22,6-10. Saul viene a sapere di Davide e dei sui uomini, e questo lo preoccupa non poco. Saul è a Ghibea di Beniamino, che è la sua patria, mentre Giuda è la patria di Davide. È seduto sotto la tamerice: sotto un albero, come Abramo e Debora (Genesi 21,33; Giudici 4,5), ma le sue intenzioni erano malvage. Ha una lancia in mano, pronto a servirsene, come ha già fatto con Davide e Gionata, che l’hanno schivata. Si rivolge ai suoi cortigiani per chiedere di Davide. Il modo come inizia il discorso mostra quanto sia tormentato. Le sue parole rivelano la sua politica clientelare: provvedeva campi e vigne ai suoi cortigiani; dava posti di potere; distribuiva terreni ai suoi servi fedeli. C’è una contrapposizione tra il versetto 2 e il 7: gli emarginati, i senza terra e quelli con debiti si radunano intorno a Davide; i benestanti attorno a Saul. Le accuse di Saul sono infondate. Egli vive nella paura e gelosia. Alla fine del suo discorso c’è silenzio. I suoi cortigiani non hanno nascosto informazioni, semplicemente non sanno. A Saul risponde uno straniero, un mercenario, Doeg l’Idumeo, il quale dice tre cose, ma una non è corretta: cibo, spada, consultazione (il capitolo 21 non ne parla).

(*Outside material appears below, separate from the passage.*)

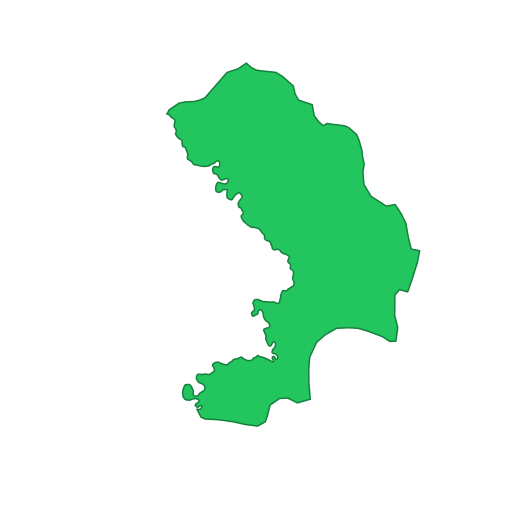 the district of Hoeryong City, Hamgyŏng-bukto, North Korea, rotated 311°
{"feature_id": "82179303B62276356715792", "entity_name": "Hoeryong City", "entity_type": "district", "adm_level": 2, "iso_a3": "PRK", "parent_name": "North Korea", "parent_adm1": "Hamgyŏng-bukto", "projection": "natural_earth1", "projection_center": [129.627, 42.513], "detail": "fine", "context": "isolated", "style": "filled", "palette": "green", "viewbox_px": 512, "rotation_deg": 311, "n_neighbors": 0, "source": "geoboundaries", "source_scale": "gbopen_adm2", "svg_char_len": 6163}
<svg xmlns="http://www.w3.org/2000/svg" viewBox="0 0 512 512"><g transform="rotate(311 256 256)"><path d="M370.3,358.3L378.8,348.0L383.2,337.7L386.1,327.3L379.1,321.5L376.5,303.8L380.8,290.5L389.4,281.7L396.5,277.2L400.8,271.3L405.0,266.9L410.8,258.1L413.7,252.2L413.7,241.8L412.4,237.4L405.4,227.1L402.7,222.7L398.4,221.2L398.5,215.3L400.0,208.0L407.1,199.1L401.6,185.9L403.1,181.4L404.5,178.5L408.8,172.6L408.9,157.9L407.6,150.5L399.3,138.7L396.5,134.3L395.1,128.4L395.2,122.2L385.4,119.6L375.5,113.7L341.7,113.7L336.1,110.8L331.9,107.9L326.4,102.0L320.8,97.6L309.5,94.6L304.7,95.6L305.5,97.0L305.6,97.6L305.5,99.1L305.1,100.4L305.6,103.8L305.6,105.0L305.4,105.5L304.8,106.3L301.8,108.0L300.0,109.3L299.5,111.2L298.6,113.1L298.1,113.8L297.2,114.4L295.6,115.0L295.1,115.4L294.3,118.4L294.1,119.5L294.2,121.0L294.7,123.7L294.5,124.3L293.9,125.2L292.6,126.1L291.9,126.9L290.7,128.7L290.7,129.4L291.5,130.5L291.5,131.2L290.5,133.5L289.3,135.4L289.0,136.3L288.5,137.3L287.4,138.3L285.4,139.4L284.4,140.6L284.3,141.1L285.0,144.9L285.0,145.6L284.3,148.1L284.5,149.9L285.9,151.7L287.0,154.2L288.9,157.2L290.5,159.1L292.9,161.2L294.2,161.7L297.0,162.4L297.9,163.4L302.2,164.1L303.0,165.0L303.1,166.2L303.0,166.7L302.5,167.5L300.9,168.9L299.8,169.3L298.8,169.4L298.0,169.0L297.3,167.5L296.6,166.4L295.7,165.7L294.8,165.6L293.0,166.4L291.9,167.2L291.2,168.9L290.6,169.6L290.6,170.3L291.8,172.1L291.9,173.2L291.6,174.8L291.0,176.1L290.6,177.5L290.4,179.4L290.5,180.0L291.0,180.6L292.8,181.6L294.2,182.1L295.5,183.6L295.6,184.0L295.5,184.6L294.6,185.8L293.5,186.2L292.0,186.3L291.1,186.0L289.9,185.2L289.0,183.8L288.5,182.4L287.2,179.6L286.5,178.9L284.6,179.0L282.1,180.1L280.0,181.6L278.8,183.3L278.8,184.1L279.0,185.1L279.4,185.7L280.0,186.4L281.0,187.1L281.7,187.4L284.1,187.6L285.0,188.0L286.5,190.0L287.0,190.9L287.0,191.4L286.6,191.7L285.5,192.1L284.6,192.6L283.4,193.6L281.3,195.7L281.1,196.3L281.1,197.4L281.8,199.8L282.1,200.3L282.4,200.7L282.9,200.9L286.4,200.4L289.2,200.4L292.4,201.5L292.9,201.8L293.0,202.7L292.6,204.3L292.4,206.0L291.8,206.6L290.5,207.1L287.9,207.2L285.0,207.6L284.1,208.0L283.2,208.6L282.2,210.3L281.7,210.8L281.7,211.4L282.2,212.6L282.3,213.3L281.1,215.7L281.0,217.2L280.7,217.9L279.8,218.5L276.8,218.5L276.3,218.6L275.5,219.7L274.8,221.3L274.1,223.6L274.0,224.9L274.1,227.4L274.0,229.2L274.2,231.3L274.8,234.0L275.1,234.5L276.5,235.8L277.2,237.6L277.8,238.5L278.3,240.0L278.4,241.0L278.1,243.2L277.5,245.2L277.4,248.6L275.2,250.6L274.8,251.3L274.5,252.2L274.6,253.6L275.8,256.5L275.8,257.6L274.2,260.4L273.7,261.8L272.4,263.3L272.3,264.6L272.7,265.9L274.8,267.4L275.5,268.2L275.8,268.9L275.9,270.7L275.4,272.1L275.4,273.0L275.7,273.9L275.7,275.1L277.3,278.6L277.4,280.8L277.2,281.8L277.0,282.0L274.5,282.6L273.3,283.2L272.5,284.0L272.2,285.0L272.4,285.9L272.4,286.7L272.0,287.6L270.9,289.0L269.4,289.7L268.9,290.1L268.9,290.9L269.3,293.2L268.6,294.6L268.1,295.3L267.0,296.1L264.0,297.7L263.1,298.4L262.5,299.2L262.2,300.1L261.2,301.7L260.2,302.8L259.0,303.4L257.4,303.6L252.4,302.0L250.5,302.1L249.2,301.3L248.4,299.9L247.6,299.1L247.2,298.9L246.2,299.1L243.4,300.1L242.3,300.7L240.9,301.9L239.5,302.3L236.9,303.8L235.9,304.0L235.3,303.9L234.6,303.6L234.0,303.0L233.5,301.2L232.8,299.3L230.4,296.9L228.3,293.8L226.5,291.8L225.9,290.5L225.6,289.0L224.9,287.6L224.5,286.2L223.6,285.0L222.5,284.0L221.6,283.7L220.5,283.8L219.0,284.2L218.2,284.9L217.3,286.9L215.5,289.0L214.8,289.9L213.7,290.3L210.9,289.8L210.2,289.9L209.7,290.3L209.0,291.2L208.5,292.6L208.5,293.1L208.9,293.6L211.5,294.5L212.9,295.2L213.9,295.2L215.2,294.2L215.9,294.0L217.7,294.0L218.1,294.1L218.5,294.4L218.6,295.3L218.5,296.7L218.3,297.5L217.4,298.9L215.6,300.9L214.6,302.4L214.4,303.2L213.7,304.9L213.6,306.7L213.9,308.5L213.7,310.0L212.4,312.2L211.9,312.7L211.2,312.8L210.1,312.5L208.2,311.1L206.2,310.1L205.4,310.2L204.6,311.1L202.6,315.4L201.7,316.4L200.3,317.3L199.6,318.0L198.8,319.5L198.1,321.3L197.0,323.5L196.9,324.5L197.0,325.3L197.6,325.9L198.6,326.1L201.5,325.4L202.5,325.4L203.0,325.7L203.2,326.4L203.1,327.3L202.8,327.9L201.7,329.0L200.4,329.7L198.6,330.2L196.1,329.9L193.8,331.4L193.6,332.1L194.7,334.9L194.9,335.8L194.8,337.1L194.1,338.6L193.5,339.2L192.7,339.5L191.7,339.5L191.0,338.9L190.9,338.0L191.9,336.7L192.1,336.2L191.9,335.3L191.5,334.8L190.4,334.8L189.6,335.2L188.3,338.2L187.7,338.4L187.1,338.2L186.8,337.4L186.4,335.3L185.1,330.3L184.2,328.0L182.4,324.6L182.3,322.9L182.1,322.6L179.5,322.2L177.1,321.0L176.6,321.0L175.9,321.4L175.3,321.5L174.2,320.9L171.9,318.7L171.2,317.5L170.7,315.4L170.2,313.9L170.1,313.3L170.4,312.4L170.4,311.9L170.2,311.4L169.5,310.8L166.4,309.4L163.8,307.4L162.9,306.9L160.3,306.8L158.1,305.9L156.0,305.9L155.0,305.5L154.4,304.9L153.5,303.7L151.9,299.8L151.3,297.4L150.0,296.0L148.3,294.9L146.3,294.4L145.0,295.0L144.5,295.7L144.2,297.0L143.6,298.3L142.8,299.4L142.3,299.7L141.2,299.8L139.0,299.5L135.9,298.5L135.4,298.1L135.1,297.7L134.0,295.5L131.1,293.0L129.5,290.4L128.5,289.8L127.3,289.7L126.5,289.9L125.2,290.7L124.3,291.5L124.0,292.4L123.3,294.0L123.1,296.3L123.8,298.1L124.3,299.9L124.4,300.6L124.3,302.0L123.9,303.0L123.3,303.7L121.8,304.9L121.2,305.1L120.2,305.0L115.5,303.5L113.3,303.8L112.3,303.7L111.0,303.0L110.1,301.9L109.9,300.8L110.4,299.5L111.0,298.8L112.3,297.9L112.9,297.3L114.7,293.9L115.4,291.5L115.3,290.7L114.8,289.3L113.1,287.7L112.4,287.2L111.6,287.2L109.6,287.7L108.0,288.3L104.7,290.2L101.9,293.5L101.3,295.8L101.5,297.5L103.4,300.3L104.1,300.9L106.4,301.8L108.4,303.6L109.1,304.7L109.6,305.8L109.7,307.2L109.3,308.1L108.3,308.5L107.5,308.4L105.4,307.8L103.5,307.9L103.2,308.6L103.3,310.0L103.1,311.2L106.8,312.2L107.3,312.6L107.3,313.5L107.0,313.9L106.1,314.3L103.7,314.3L102.8,313.7L101.5,312.2L98.3,320.2L99.6,324.6L106.6,333.5L110.7,339.4L116.3,348.2L121.8,358.5L128.7,368.8L137.1,371.8L144.2,368.8L152.8,364.4L164.0,367.3L169.6,373.2L172.3,383.6L183.5,390.9L195.0,379.1L204.9,370.3L214.9,362.9L230.5,358.4L241.8,359.9L254.4,364.3L262.8,373.2L268.4,380.5L272.5,389.4L278.0,404.1L279.3,413.0L283.5,417.4L294.9,410.0L302.1,399.7L317.7,386.4L324.8,386.4L328.4,394.0L340.3,389.3L357.3,381.9L367.3,376.0L363.1,368.6L370.3,358.3Z" fill="#22c55e" stroke="#15803d" stroke-width="1.5"/></g></svg>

22,11-19. Ciò che Doeg dice alimenta i sospetti di Saul, il quale convoca Achimelec e i suoi. Saul non domanda ma accusa il sacerdote: “Perché tu e il figlio di Isai avete congiurato contro di me?” Saul accusa il sacerdote di aver dato del cibo e una spada a Davide e aver consultato il Signore per lui. L’autodifesa di Achimelec è di fatto una difesa di Davide. Egli fa quattro affermazioni: Davide è affidabile; è il genero del re; ha una carica militare; è onorato a corte. Sulla base di queste prove, il sacerdote dichiara la sua innocenza e quella di Davide. È una difesa veritiera, ma non convince il re Saul. Il verdetto è perentorio: morte per tutta la famiglia di Achimelec. Le guardie però si rifiutano di colpire i sacerdoti del Signore con l’efod. È Doeg che li uccide. Compie un crudele massacro di uomini e animali. Il vero protagonista dell’eccidio è Saul; Doeg è l’esecutore materiale. Il sacerdote ha dato soltanto cibo e spada a Davide, e Saul per questo compie un massacro.
22,20-23. Il sacerdote Abiatar riesce a scampare al massacro e fugge da Davide. I due si uniscono per “la vita”, come con Gionata (20,17). Con la morte dei sacerdoti (eccetto Abiatar) e l’istituzione di un nuovo ordine sacerdotale (con la nomina di Zadok) si compie la predizione di 2,31-36.